Expectations for Android 4.0 to ease fragmentation are not working
Fragmentation for Android has been a much discussed topic in recent years as Google continues to roll out newer versions of their mobile OS and quite often leaving existing mobile device owners behind with no upgrade path. Not all of the problem is directly tied to Google as they must rely on wireless carriers and manufacturers to update their recent versions to operate correctly on the devices and on the networks. Manufacturers want to put their interface on top of what Google has developed and wireless carriers want to add their customization as well. This delays the entire process by a few months to not happening at all. Yet, Apple’s iOS and Microsoft’s Windows Phone OS seem to have overcome most if not all of those delays.
While some may believe Android fragmentation is not all that bad, the reality is that it makes it very difficult for consumers and developers a like. In the above chart from Google showing a 14 day period ending on March 5th, you can see the big fragmentation which Android is facing. Android 2.3 is commanding a huge 61.5% of the Android market as showing in the related listing below. Given that Gingerbread has been out for more than a year, this is disturbing information. The fact that Ice Cream Sandwich has only 1.6% makes things even worse.
Google has been releasing SDK versions to developers rather frequently so that they can be developing apps for mobile devices and then released to manufacturing companies. While some believe that apps are not critical to a mobile device OS release, it keeps being demonstrated as developers get copies of the OS months prior to its release so they can develop up to date versions of their apps. Here is a list of the SDK releases to developers over the years for major Android versions and the information comes from WikiPedia with release of the latest OS to the public a few months later:
- Android 1.0 (Beta) – Sept. 2008
- Android 1.1 – Feb. 2009
- Android 1.5 (Cupcake) – April 2009
- Android 1.6 (Donut) – Sept. 2009
- Android 2.0 (Eclair) – Oct. 2009
- Android 2.2 (Froyo) = May 2010
- Android 2.3 (Gingerbread – December 2010
- Android 3.0 (Honeycomb) – Feb. 2011
- Android 4.0 (Ice Cream Sandwich – Oct. 2011
- Android 5.0 (Jelly Bean) – Estimated Q2/Q3 2012
As you can see, they are putting out new versions at the rate of 2 per year. Ice Cream Sandwich arrived on the Galaxy Nexus in December 2011 at Verizon, but the upgrade of existing smart phones and tablets has been extremely slow to be done. The new Galaxy Note was rumored to arrive with ICS, but ended up with Gingerbread (Android 2.3.5) in February. It is supposed to have gotten Android 4.0 in Q1, but now that has been delayed until some time in Q2. The same situation exists for many other phone and tablet manufacturers over 90 days after the first device received ICS. While there are some receiving it this month, that list is rather small as compared to the Android market.

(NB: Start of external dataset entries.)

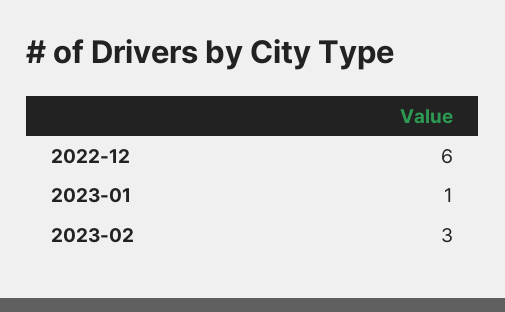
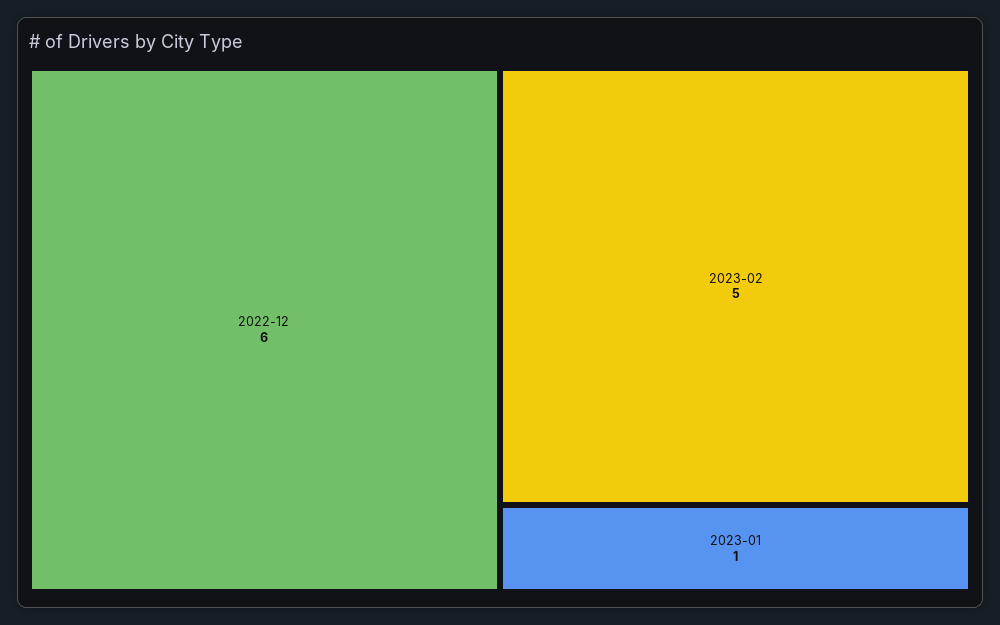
  {
    "2022-12": 6,
    "2023-01": 1,
-   "2023-02": 3
+   "2023-02": 5
  }

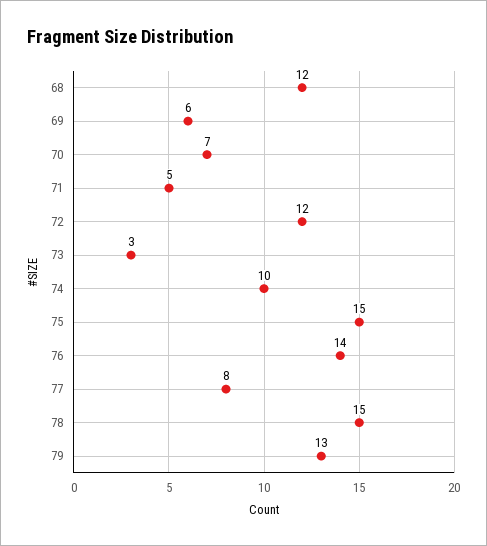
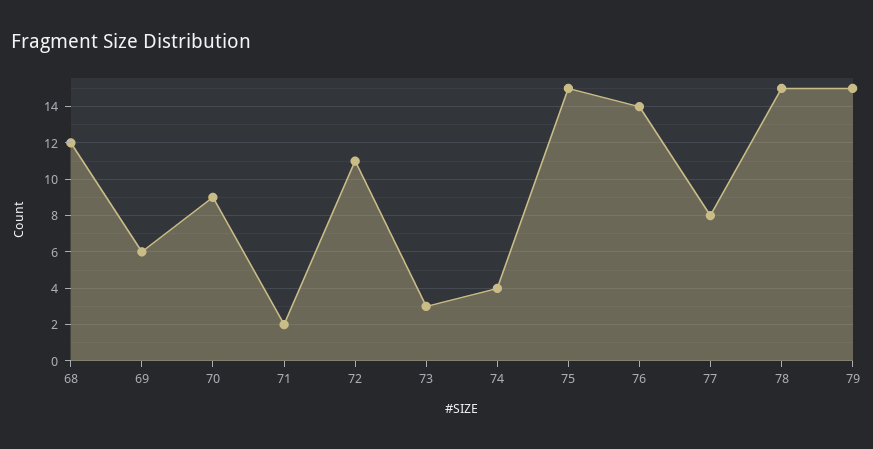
  {
    "68": 12,
    "69": 6,
-   "70": 7,
+   "70": 9,
-   "71": 5,
+   "71": 2,
-   "72": 12,
+   "72": 11,
    "73": 3,
-   "74": 10,
+   "74": 4,
    "75": 15,
    "76": 14,
    "77": 8,
    "78": 15,
-   "79": 13
+   "79": 15
  }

There are growing rumors that Google is going to be releasing Jelly Bean (Android 5.0) in Q3 which is going to further muddy the water and make things even more less clear as to what the upgrade paths are for mobile device owners. As an owner, it makes it far more difficult in 2012 to know whether an Android device is the way to go because of all the fragmentation and upgrade limitations. While Android can be considered a much better OS than others, the current ICS upgrade path and delays brings that into question.
There are other reports showing the adoption rate of iOS 5.1 from MacRumors indicating a quick pick up in upgrades. Based on the general information, adoption of iOS 5.1 seems to be at 50% within the first 5 days that it was out and available. Part of that is due to Apple’s ability to control the marketplace and not let wireless carriers make changes to Apple’s iOS. Apple also has end to end control of the entire process which Android does not have. That is a big advantage and why they can provide backward compatibility to the iPhone 3GS. Android OS upgrade paths do not even come close to that backward compatibility.
Even Microsoft is having a far better time with fragmentation than Google is with their Android OS. Windows Phone 7 updates are not happening near as fast as Apple’s iOS, but are far better than Google’s Android OS. With their upgrade to Mango, 30% of Windows Phone 7 devices had Mango installed within 16 days after it was made available to owners. Since Microsoft has not been in the market that long, this is a great number.
Google needs to start making changes as to how things are done for handling updates to their OS on all the mobile devices which are out there. The adoption rate for Ice Cream Sandwich can be considered as horrible by just about any standard you want to apply. If Microsoft is able to get a good adoption rate in less than 30 days, why is it that Google can not?